_Your instructions_
Show all lines from the records below in which the string "Request" is present.

====== Listed entries

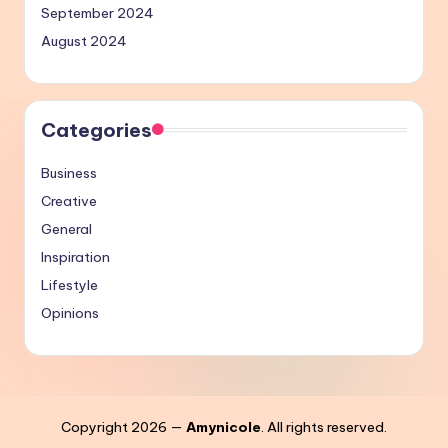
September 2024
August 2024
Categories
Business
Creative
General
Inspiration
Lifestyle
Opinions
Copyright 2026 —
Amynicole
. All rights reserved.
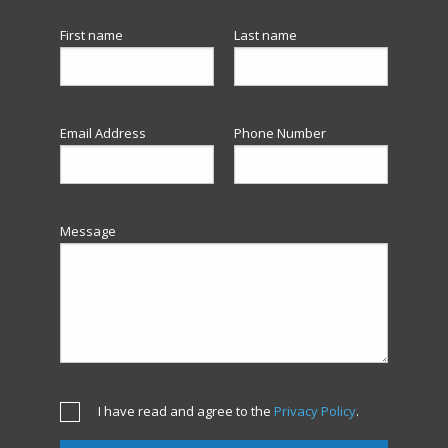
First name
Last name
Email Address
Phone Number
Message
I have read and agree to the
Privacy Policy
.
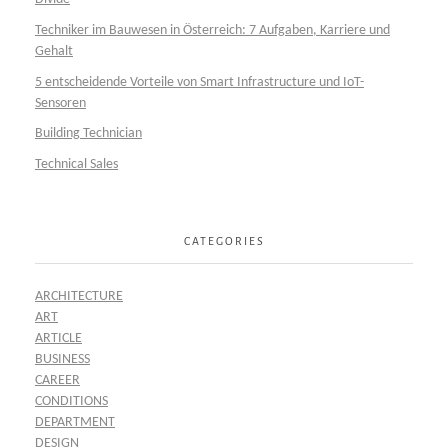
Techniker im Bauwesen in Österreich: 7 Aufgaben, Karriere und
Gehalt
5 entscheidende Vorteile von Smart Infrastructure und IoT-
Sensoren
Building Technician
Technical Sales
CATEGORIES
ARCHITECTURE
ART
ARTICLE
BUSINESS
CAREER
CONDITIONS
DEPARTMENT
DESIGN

============
====== Listed entries

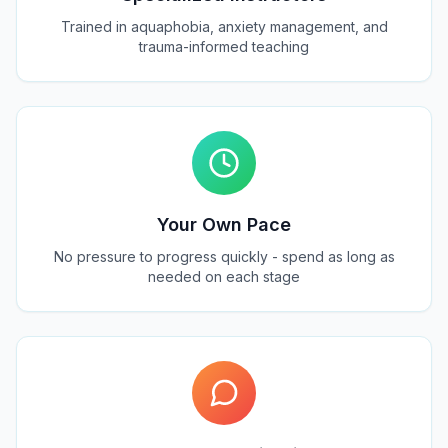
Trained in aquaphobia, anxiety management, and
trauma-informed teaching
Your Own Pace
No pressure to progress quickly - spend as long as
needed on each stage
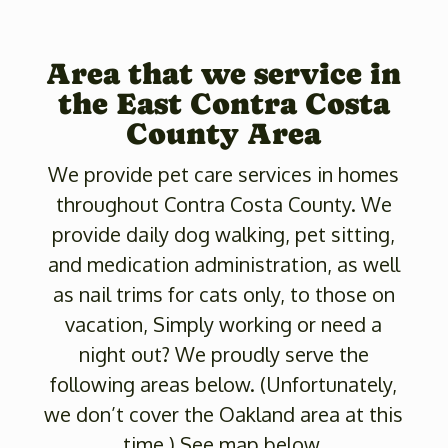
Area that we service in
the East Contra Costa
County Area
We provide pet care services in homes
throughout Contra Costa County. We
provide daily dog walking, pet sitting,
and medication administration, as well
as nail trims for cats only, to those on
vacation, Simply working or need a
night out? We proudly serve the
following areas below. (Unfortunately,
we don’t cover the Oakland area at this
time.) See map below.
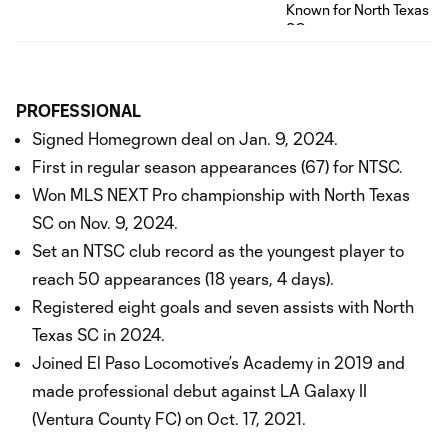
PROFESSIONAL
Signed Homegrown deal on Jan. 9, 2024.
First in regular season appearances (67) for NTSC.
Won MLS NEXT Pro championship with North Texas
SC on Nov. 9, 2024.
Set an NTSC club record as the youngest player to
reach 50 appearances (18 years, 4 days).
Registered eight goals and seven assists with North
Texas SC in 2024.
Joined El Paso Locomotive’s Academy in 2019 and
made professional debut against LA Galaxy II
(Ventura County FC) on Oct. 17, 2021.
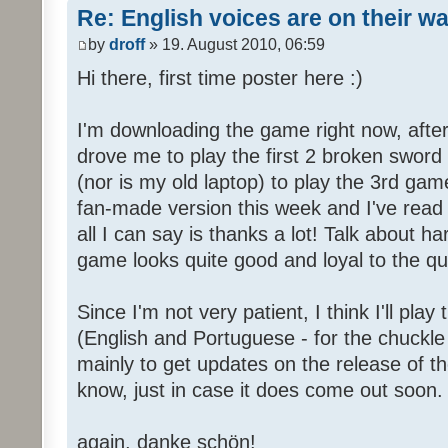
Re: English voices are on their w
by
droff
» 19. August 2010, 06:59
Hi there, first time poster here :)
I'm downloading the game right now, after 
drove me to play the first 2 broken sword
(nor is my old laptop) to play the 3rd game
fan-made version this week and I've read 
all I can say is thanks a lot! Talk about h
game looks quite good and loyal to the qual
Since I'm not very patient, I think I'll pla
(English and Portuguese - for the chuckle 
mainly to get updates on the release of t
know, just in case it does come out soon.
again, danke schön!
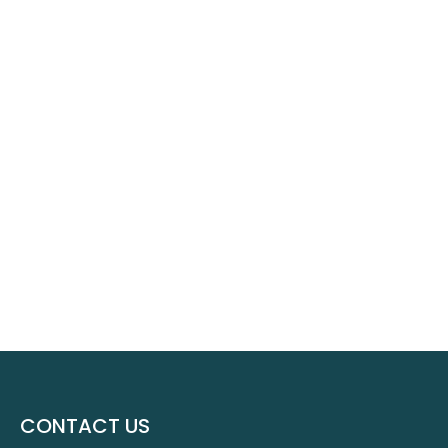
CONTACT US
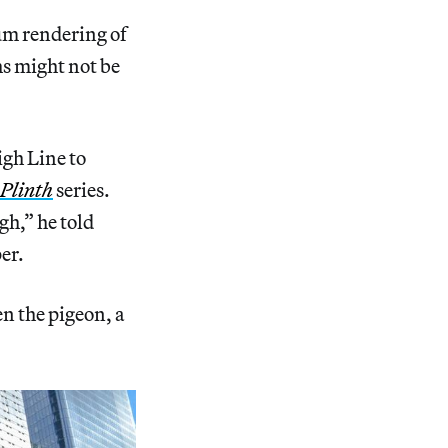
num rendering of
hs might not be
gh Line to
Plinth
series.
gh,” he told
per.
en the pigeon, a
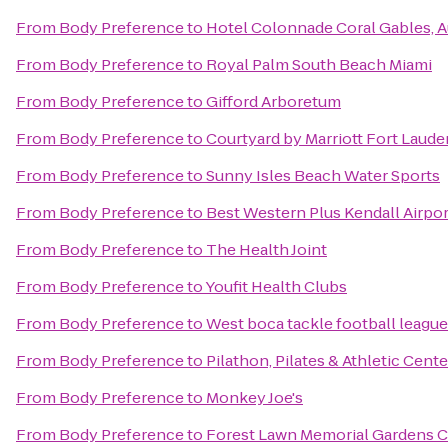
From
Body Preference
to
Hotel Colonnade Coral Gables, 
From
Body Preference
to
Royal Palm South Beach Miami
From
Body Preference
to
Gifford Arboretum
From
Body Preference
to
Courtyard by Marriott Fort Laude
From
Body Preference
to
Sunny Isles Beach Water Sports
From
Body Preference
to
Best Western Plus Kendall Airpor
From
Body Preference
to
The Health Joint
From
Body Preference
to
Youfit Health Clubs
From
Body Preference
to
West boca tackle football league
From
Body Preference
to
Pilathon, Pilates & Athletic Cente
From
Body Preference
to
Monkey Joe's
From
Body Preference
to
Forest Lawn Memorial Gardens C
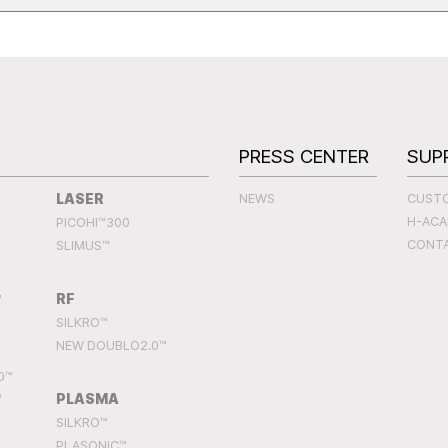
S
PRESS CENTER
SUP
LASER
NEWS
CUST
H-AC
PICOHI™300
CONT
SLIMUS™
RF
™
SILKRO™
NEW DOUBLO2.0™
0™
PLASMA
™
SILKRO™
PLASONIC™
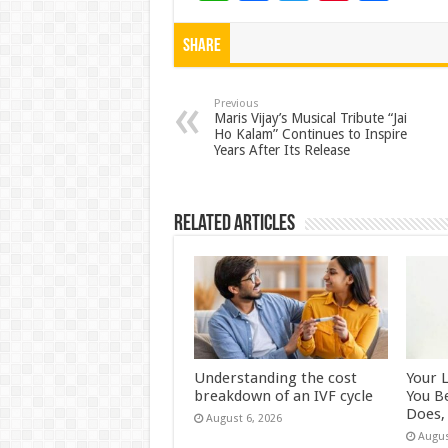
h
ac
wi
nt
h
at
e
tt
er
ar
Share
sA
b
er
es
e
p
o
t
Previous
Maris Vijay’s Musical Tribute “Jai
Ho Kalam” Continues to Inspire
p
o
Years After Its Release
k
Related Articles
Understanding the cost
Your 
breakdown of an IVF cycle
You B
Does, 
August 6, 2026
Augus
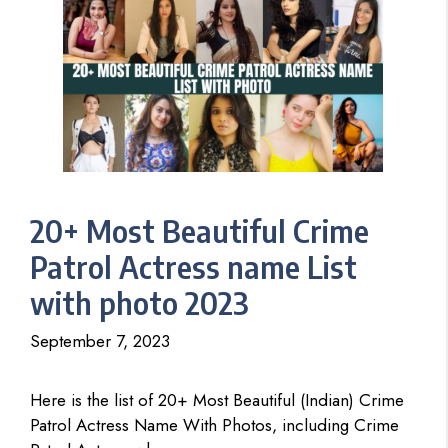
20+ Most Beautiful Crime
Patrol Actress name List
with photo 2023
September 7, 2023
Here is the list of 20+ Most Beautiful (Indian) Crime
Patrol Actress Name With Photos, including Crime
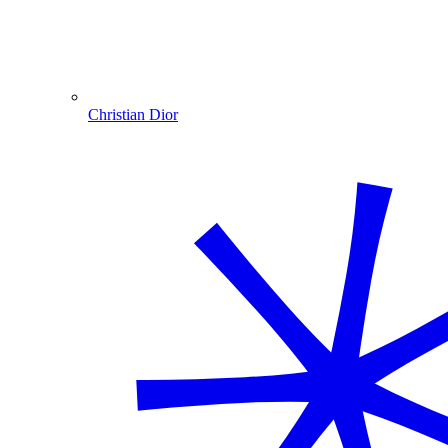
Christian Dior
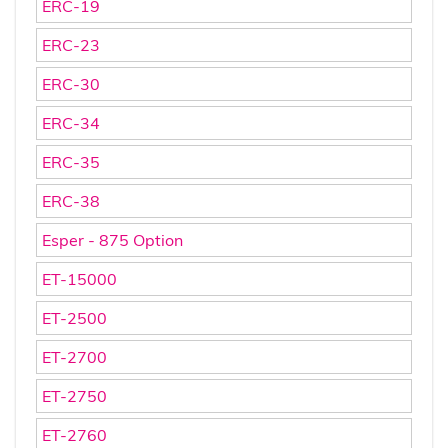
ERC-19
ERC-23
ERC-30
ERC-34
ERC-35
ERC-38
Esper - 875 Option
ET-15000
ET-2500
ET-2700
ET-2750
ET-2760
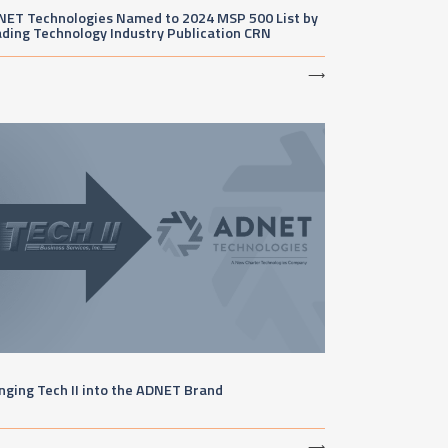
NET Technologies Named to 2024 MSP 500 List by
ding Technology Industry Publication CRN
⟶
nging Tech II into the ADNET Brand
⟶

============
====== Listed entries

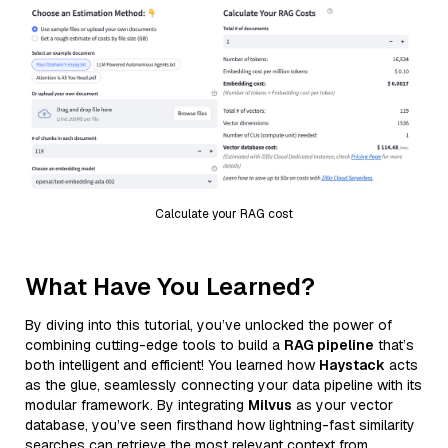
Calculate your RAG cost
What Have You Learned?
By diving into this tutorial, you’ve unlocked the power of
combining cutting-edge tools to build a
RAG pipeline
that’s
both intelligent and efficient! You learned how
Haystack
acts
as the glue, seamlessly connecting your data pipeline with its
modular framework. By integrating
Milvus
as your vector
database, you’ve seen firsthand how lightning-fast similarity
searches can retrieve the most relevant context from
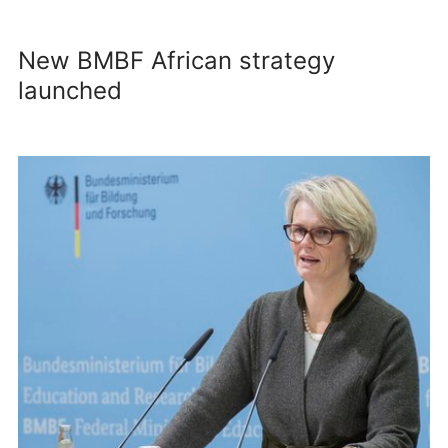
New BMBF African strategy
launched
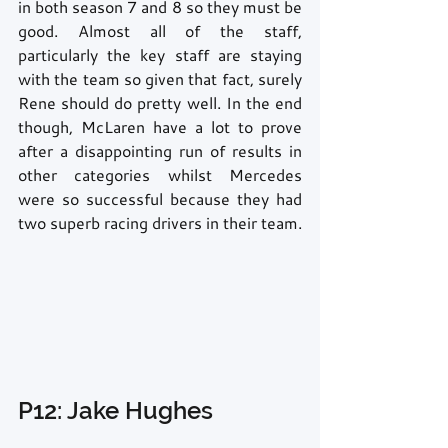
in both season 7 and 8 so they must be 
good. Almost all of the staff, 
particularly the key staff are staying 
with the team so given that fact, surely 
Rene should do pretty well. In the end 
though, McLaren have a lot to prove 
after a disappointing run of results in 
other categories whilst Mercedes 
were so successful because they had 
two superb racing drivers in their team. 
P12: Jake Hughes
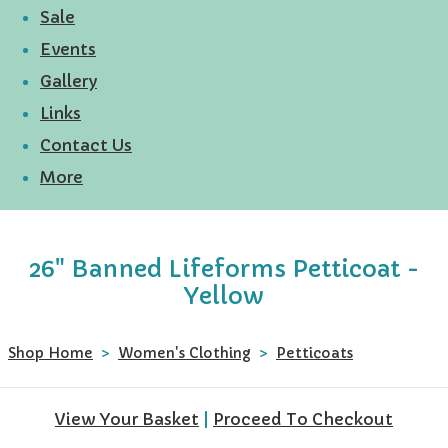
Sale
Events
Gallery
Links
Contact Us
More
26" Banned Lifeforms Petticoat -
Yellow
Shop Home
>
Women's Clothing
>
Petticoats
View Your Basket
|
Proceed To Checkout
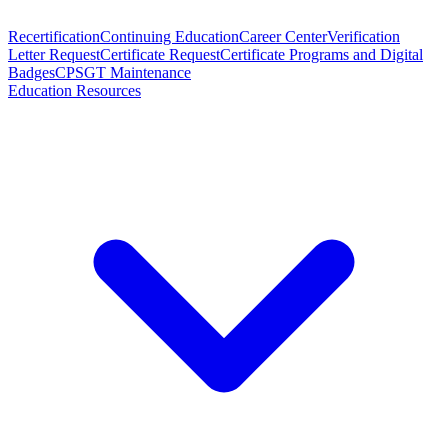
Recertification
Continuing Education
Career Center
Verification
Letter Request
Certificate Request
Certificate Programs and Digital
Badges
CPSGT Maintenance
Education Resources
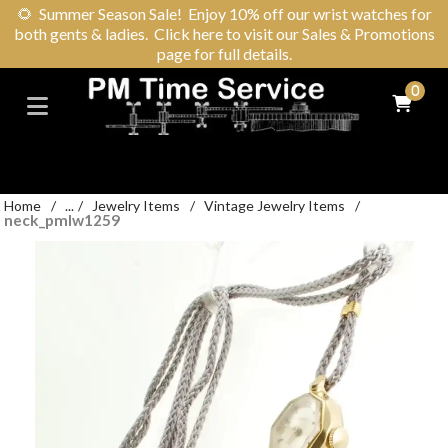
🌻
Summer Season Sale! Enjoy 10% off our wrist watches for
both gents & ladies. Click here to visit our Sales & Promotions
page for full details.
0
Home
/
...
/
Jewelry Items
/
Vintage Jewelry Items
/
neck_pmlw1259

============

_Your solution_
Letter Request
Certificate Request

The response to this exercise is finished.